Data driven uncertainty quantification for computational fluid dynamics based ship design

Maritime transport is responsible for an annual emission of around 1000 million tonnes of CO2, which is around 2.5% of the global greenhouse gas emissions. Nowadays, ships are designed using simplified operational profiles representing the expected operational profile during the lifetime of the ship. However, there is a discrepancy between these simplified profiles used for design and the actual full operational profile of a ship during its lifetime. This discrepancy leads to inefficient hydrodynamic ship design resulting in a waste of fuel and an increase of greenhouse gas emissions. The amount of available data on actual operational conditions of ships is rapidly increasing. The Automatic Identification System (AIS) and onboard monitoring systems produce a huge amount of historical data on ship operations. These developments call for efficient data-driven methods that account for this data. Knowledge of operational conditions can be used for Computational Fluids Dynamics (CFD) -based probabilistic uncertainty quantification leading to robust design: A hull shape that is optimal with respect to uncertain operational conditions. Robust design is a promising approach since it makes ships energy efficient for the real usage situation.

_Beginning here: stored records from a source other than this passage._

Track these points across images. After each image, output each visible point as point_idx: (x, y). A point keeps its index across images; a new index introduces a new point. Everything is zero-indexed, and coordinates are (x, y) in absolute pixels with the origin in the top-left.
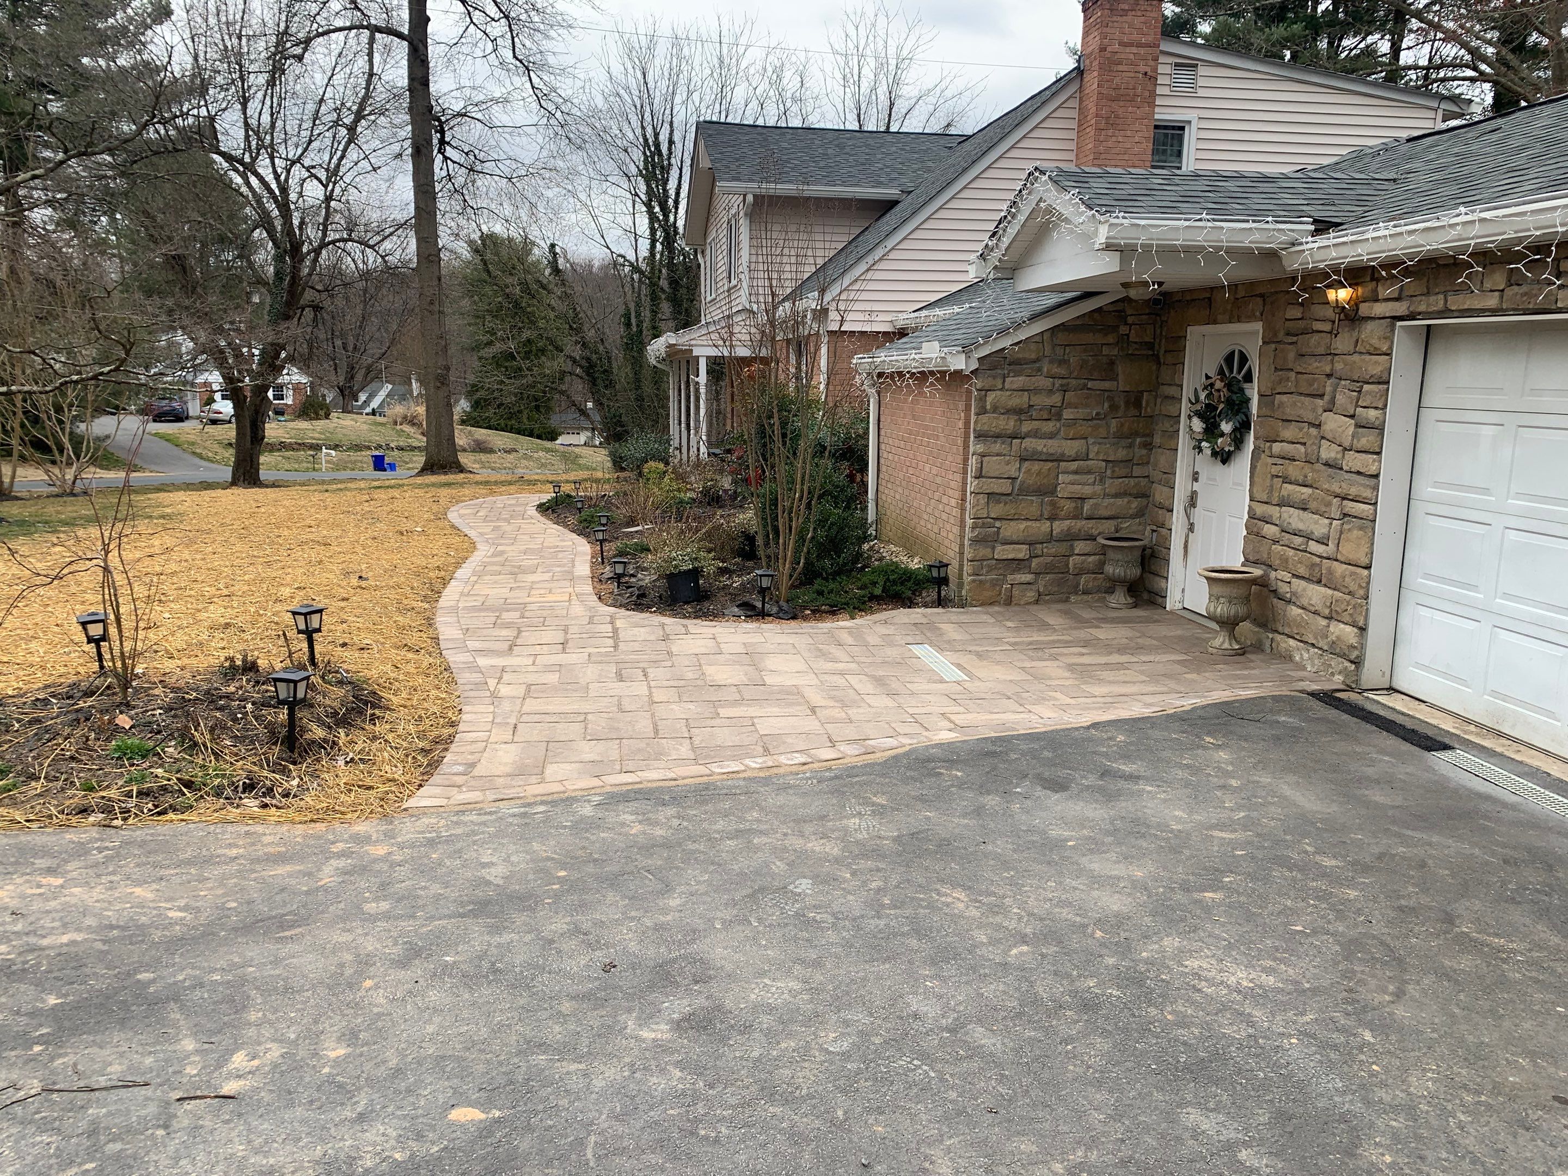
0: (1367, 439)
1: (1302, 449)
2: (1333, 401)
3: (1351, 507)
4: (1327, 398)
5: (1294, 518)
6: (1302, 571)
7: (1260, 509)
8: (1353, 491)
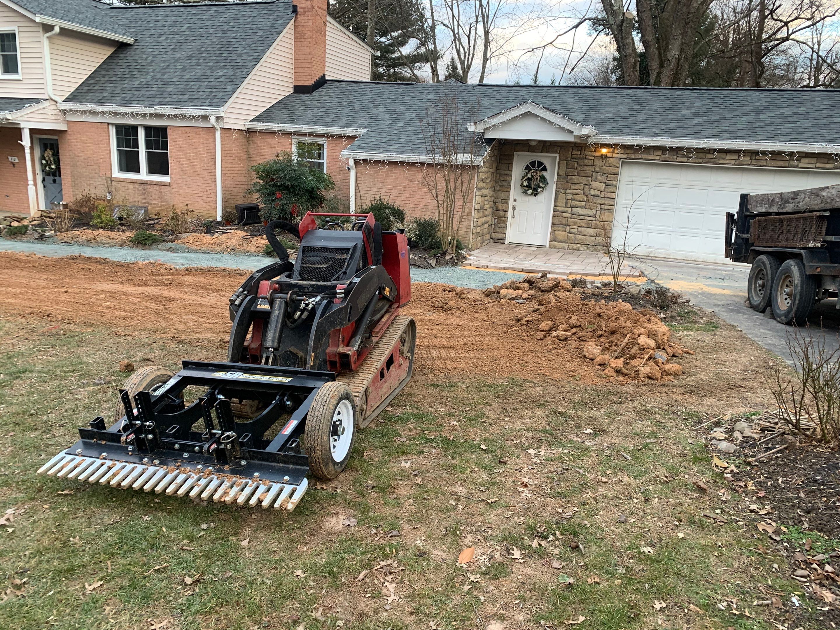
0: (611, 189)
1: (582, 192)
2: (596, 178)
3: (603, 207)
4: (593, 178)
5: (581, 211)
6: (583, 225)
7: (560, 209)
8: (606, 203)
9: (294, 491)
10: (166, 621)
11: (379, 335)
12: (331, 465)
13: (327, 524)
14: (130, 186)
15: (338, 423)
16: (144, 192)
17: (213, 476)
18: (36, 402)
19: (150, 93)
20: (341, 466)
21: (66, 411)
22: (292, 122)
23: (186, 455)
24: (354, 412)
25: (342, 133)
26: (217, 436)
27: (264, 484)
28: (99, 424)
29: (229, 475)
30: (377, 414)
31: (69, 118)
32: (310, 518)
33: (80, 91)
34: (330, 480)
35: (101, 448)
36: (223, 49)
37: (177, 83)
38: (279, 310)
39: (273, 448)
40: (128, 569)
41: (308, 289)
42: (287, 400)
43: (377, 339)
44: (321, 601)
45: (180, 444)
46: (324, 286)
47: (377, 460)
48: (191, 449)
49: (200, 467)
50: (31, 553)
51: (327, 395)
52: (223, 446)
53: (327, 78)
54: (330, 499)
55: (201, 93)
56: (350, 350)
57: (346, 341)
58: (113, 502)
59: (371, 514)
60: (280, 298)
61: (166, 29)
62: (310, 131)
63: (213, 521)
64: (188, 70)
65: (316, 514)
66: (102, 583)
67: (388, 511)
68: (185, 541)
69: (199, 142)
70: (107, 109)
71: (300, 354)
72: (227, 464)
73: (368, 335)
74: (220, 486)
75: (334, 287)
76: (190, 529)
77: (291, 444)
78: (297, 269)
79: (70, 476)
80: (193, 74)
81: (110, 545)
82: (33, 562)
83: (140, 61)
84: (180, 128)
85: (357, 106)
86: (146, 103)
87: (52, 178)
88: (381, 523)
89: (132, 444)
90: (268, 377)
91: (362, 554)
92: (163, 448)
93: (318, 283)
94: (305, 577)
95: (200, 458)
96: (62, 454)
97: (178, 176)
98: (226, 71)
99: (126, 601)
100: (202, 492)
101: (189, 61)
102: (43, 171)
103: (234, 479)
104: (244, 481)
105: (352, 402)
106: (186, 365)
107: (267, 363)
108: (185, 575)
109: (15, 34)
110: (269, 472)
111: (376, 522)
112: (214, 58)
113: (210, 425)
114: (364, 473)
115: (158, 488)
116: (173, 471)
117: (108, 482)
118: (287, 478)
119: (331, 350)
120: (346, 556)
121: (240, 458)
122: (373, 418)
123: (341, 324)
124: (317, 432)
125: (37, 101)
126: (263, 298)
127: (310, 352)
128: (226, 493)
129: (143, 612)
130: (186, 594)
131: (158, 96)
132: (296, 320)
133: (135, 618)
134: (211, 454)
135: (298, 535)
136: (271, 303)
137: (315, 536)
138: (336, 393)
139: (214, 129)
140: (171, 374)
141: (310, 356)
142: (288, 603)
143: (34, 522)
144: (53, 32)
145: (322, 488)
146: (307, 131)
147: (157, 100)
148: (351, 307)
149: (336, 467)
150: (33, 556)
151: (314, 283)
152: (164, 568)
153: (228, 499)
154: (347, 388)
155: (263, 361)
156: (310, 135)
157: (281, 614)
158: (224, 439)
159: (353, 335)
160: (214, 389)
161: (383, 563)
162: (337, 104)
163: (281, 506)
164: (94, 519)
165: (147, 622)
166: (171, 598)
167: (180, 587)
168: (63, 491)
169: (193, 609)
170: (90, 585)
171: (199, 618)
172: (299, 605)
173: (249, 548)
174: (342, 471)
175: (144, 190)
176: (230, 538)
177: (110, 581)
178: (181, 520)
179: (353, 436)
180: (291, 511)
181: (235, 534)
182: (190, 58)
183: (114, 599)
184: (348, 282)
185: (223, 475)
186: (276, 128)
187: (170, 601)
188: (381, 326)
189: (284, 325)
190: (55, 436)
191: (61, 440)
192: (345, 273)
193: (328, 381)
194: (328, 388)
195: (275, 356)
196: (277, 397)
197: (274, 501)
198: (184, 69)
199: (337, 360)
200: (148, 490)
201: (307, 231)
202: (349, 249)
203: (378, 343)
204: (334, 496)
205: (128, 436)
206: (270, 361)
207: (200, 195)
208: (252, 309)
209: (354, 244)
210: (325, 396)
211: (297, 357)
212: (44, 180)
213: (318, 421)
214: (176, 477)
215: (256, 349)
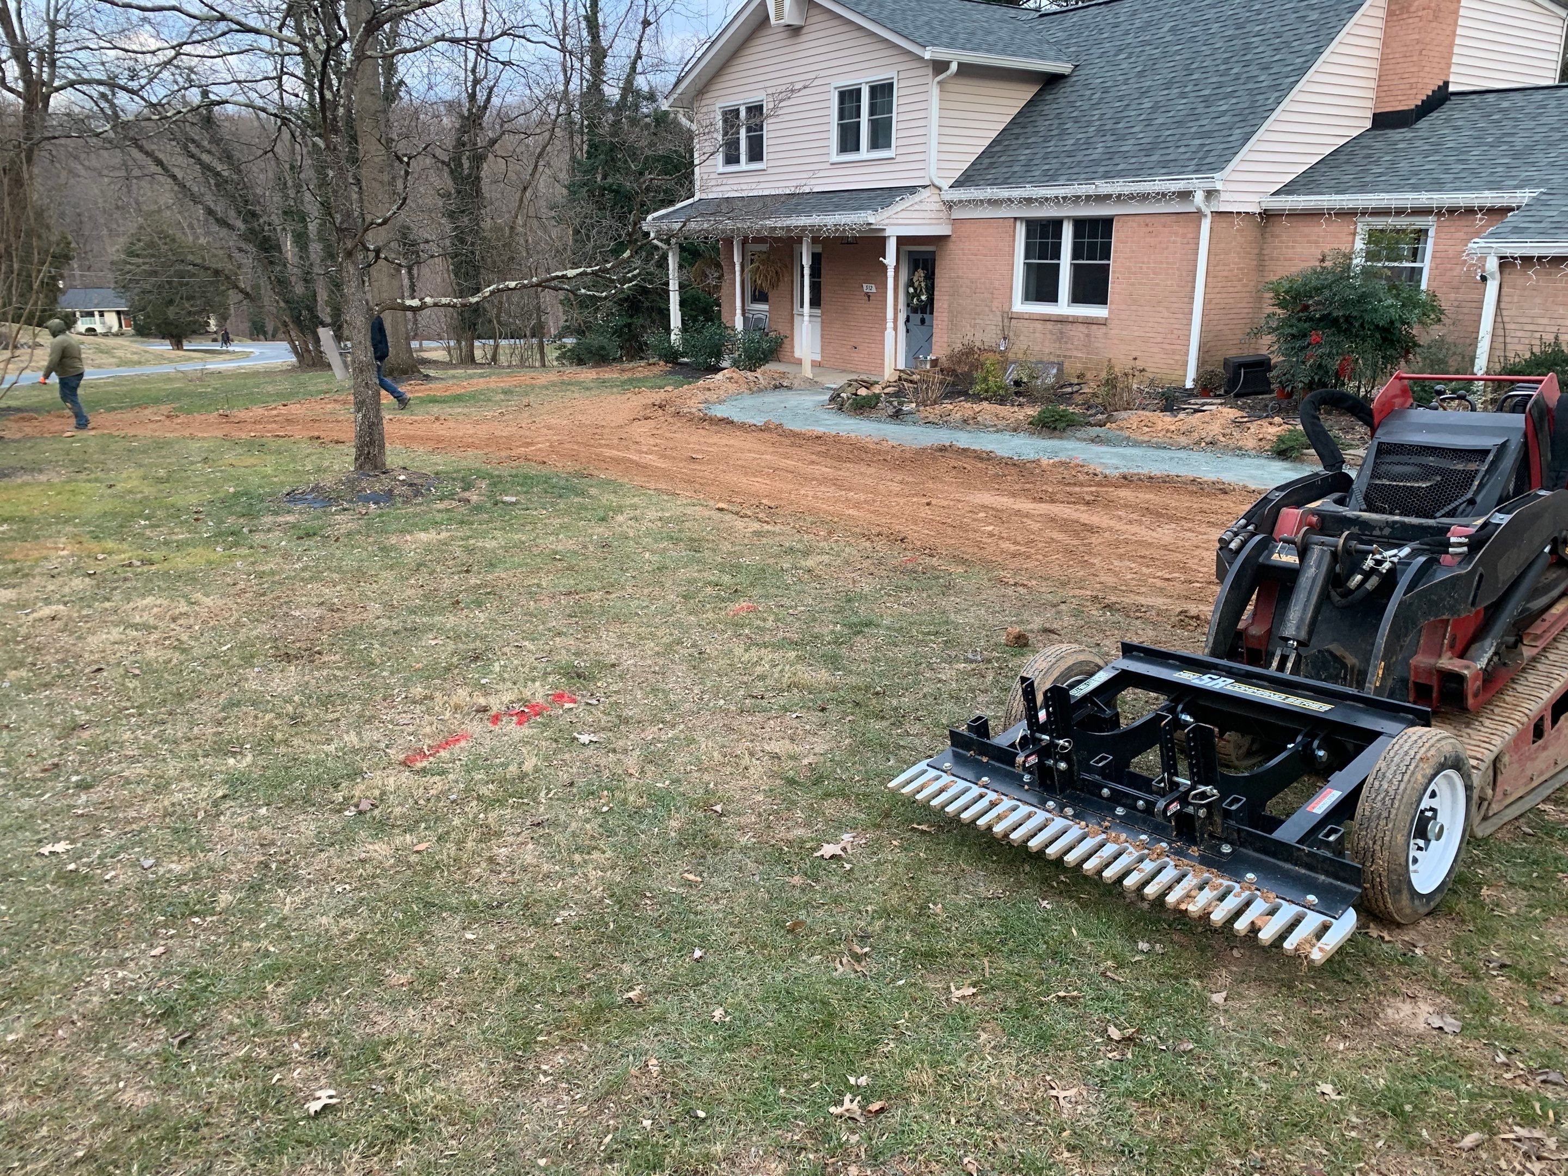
9: (1325, 928)
10: (1074, 1090)
11: (1541, 644)
12: (1405, 895)
13: (1390, 1011)
14: (1038, 325)
15: (1429, 814)
16: (1061, 338)
17: (1167, 859)
18: (882, 675)
19: (1091, 158)
20: (1428, 902)
21: (925, 696)
22: (1363, 188)
23: (1120, 811)
24: (1469, 799)
25: (1476, 203)
26: (1182, 789)
27: (1266, 900)
28: (981, 727)
29: (1198, 866)
30: (1518, 813)
31: (957, 214)
32: (1354, 989)
33: (978, 167)
34: (1399, 925)
35: (979, 769)
36: (1234, 59)
37: (1141, 135)
38: (1318, 567)
39: (1289, 832)
40: (1016, 982)
41: (1381, 529)
42: (1319, 748)
43: (1535, 651)
44: (1374, 1161)
45: (1110, 789)
46: (1420, 527)
47: (1513, 911)
48: (1130, 801)
49: (1143, 837)
50: (875, 911)
51: (1412, 753)
52: (1190, 810)
53: (1452, 88)
54: (1400, 964)
55: (1182, 150)
56: (1467, 667)
57: (1459, 647)
58: (993, 862)
59: (1493, 1019)
60: (1323, 544)
61: (1130, 39)
62: (1401, 204)
63: (1160, 941)
64: (1163, 109)
65: (1367, 985)
66: (975, 990)
67: (1538, 1024)
68: (1109, 963)
69: (1169, 241)
70: (1016, 193)
71: (1351, 660)
72: (1195, 844)
73: (1512, 639)
74: (1178, 881)
75: (1445, 530)
76: (1119, 944)
77: (1328, 835)
78: (1359, 488)
79: (933, 803)
80: (1171, 114)
81: (988, 933)
82: (878, 924)
83: (1078, 104)
84: (1137, 218)
85: (1519, 142)
86: (1083, 176)
87: (920, 316)
88: (1520, 1046)
89: (1030, 773)
90: (1284, 696)
91: (1472, 1096)
92: (1082, 790)
93: (1407, 519)
94: (1341, 1102)
95: (1145, 823)
96: (922, 765)
97: (1124, 307)
98: (1234, 101)
99: (1012, 1034)
100: (1147, 883)
101: (1166, 92)
102: (908, 305)
103: (1206, 875)
104: (1226, 883)
105: (1466, 777)
106: (1128, 650)
107: (1281, 667)
108: (1109, 1021)
109: (892, 84)
110: (1276, 879)
111: (1507, 1039)
112: (1214, 80)
113: (1170, 766)
114: (1482, 931)
115: (1070, 858)
116: (1097, 834)
117: (990, 828)
118: (1311, 898)
119: (1421, 660)
120: (1434, 1089)
121: (1219, 839)
122: (1506, 819)
123: (1453, 610)
124: (1382, 822)
125: (912, 190)
126: (1285, 541)
127: (1376, 658)
128: (1188, 896)
129: (1039, 1063)
130: (1110, 1055)
131: (1104, 163)
132: (1351, 592)
133: (1025, 1067)
134: (1168, 819)
135: (1327, 1014)
136: (1303, 553)
137: (1362, 1027)
138: (1432, 752)
139: (1199, 214)
140: (1101, 663)
141: (1376, 667)
142: (1302, 1138)
143: (879, 863)
144: (948, 73)
145: (1382, 938)
146: (1393, 204)
147: (1102, 169)
148: (1481, 576)
149: (1417, 902)
150: (878, 915)
151: (1397, 518)
152: (1074, 998)
153: (1194, 908)
154: (1459, 746)
155: (1275, 664)
156: (1400, 212)
157: (1288, 1156)
158: (1195, 797)
159: (1478, 636)
160: (1176, 701)
161: (1521, 1132)
162: (1471, 142)
163: (1296, 950)
164: (962, 882)
165: (1045, 1081)
166: (1084, 1054)
167: (1099, 1040)
168: (919, 824)
169: (1122, 1086)
170: (958, 989)
171: (1132, 1106)
172: (1325, 1152)
173: (1226, 1011)
174: (1428, 915)
175: (1061, 333)
176: (1191, 981)
177: (986, 992)
178: (1104, 924)
179: (1459, 848)
180: (1318, 964)
181: (1199, 977)
182: (1168, 85)
183: (993, 1023)
184: (1480, 522)
185: (1186, 861)
186: (1326, 205)
187: (1081, 1059)
188: (1547, 624)
189: (1324, 597)
190: (908, 734)
191: (917, 741)
192: (1472, 502)
193: (1413, 724)
194: (1414, 738)
195: (1299, 656)
196: (1299, 739)
197: (1283, 936)
198: (1155, 108)
199: (1434, 682)
200: (1053, 857)
201: (1390, 411)
202: (1486, 452)
203: (1534, 659)
204: (1407, 959)
205: (1027, 757)
206: (1289, 665)
207: (1159, 340)
208: (1261, 560)
209: (1500, 441)
210: (1406, 753)
211: (1344, 665)
212: (908, 320)
213: (1388, 802)
214: (1102, 846)
215: (1259, 638)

ThreeUQ-methods are discussed: The perturbation method, the Polynomial Chaos Expansion(PCE) method and the multi-fidelity PCE method. The methods are applied to a simple one-dimensional test case to compute the stochastic moments of the effective power. The multi-fidelity Polynomial Chaos Method is found to be the most efficient UQ method. Moreover, the multi-fidelity PCE can be used as a surrogate for efficient Monte Carlo integration. This makes the method suitable for an Optimisation Under Uncertainty (OUU) algorithm leading to robust design.